Document section
_____
Parallelized map using mirai #1163

shikokuchuo · 2025-01-22T23:29:29Z

@hadley this builds on the proof of concept you reviewed last week at shikokuchuo#1.

Adds a .parallel argument to every function that currently accepts a .progress argument, i.e.:

map() and variants
map2() and variants
pmap() and variants

There is a full test suite added at test-parallel.R, which runs parallel versions of all the tests from the map/map2/pmap test files, so I'm fairly confident that the behaviour is consistent.

This version relies on current dev mirai. I made certain upstream changes to align, in particular, the error messages so that they are consistent and identical to the normal map cases. I'm ready to make another mirai release once this PR is merged.

I've added a couple of simple examples at the bottom of map() so it's hopefully clear to users what they should be doing.

The full documentation is available as an Rd page at ?parallelization. I've added it this way, as opposed to a vignette, to mirror how .progress is documented. It also has the advantage of linking easily from function documentation. This contains:

An explanation of when to provide a list to .parallel
How to set daemons()
_____
Task directions
Which function names, written with parentheses, appear in the pull request about parallelized map? Nothing here depends on the items.
_____
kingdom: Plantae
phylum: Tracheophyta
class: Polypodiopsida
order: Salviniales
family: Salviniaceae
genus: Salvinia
_____
Written reply
map(), map2(), pmap(), daemons()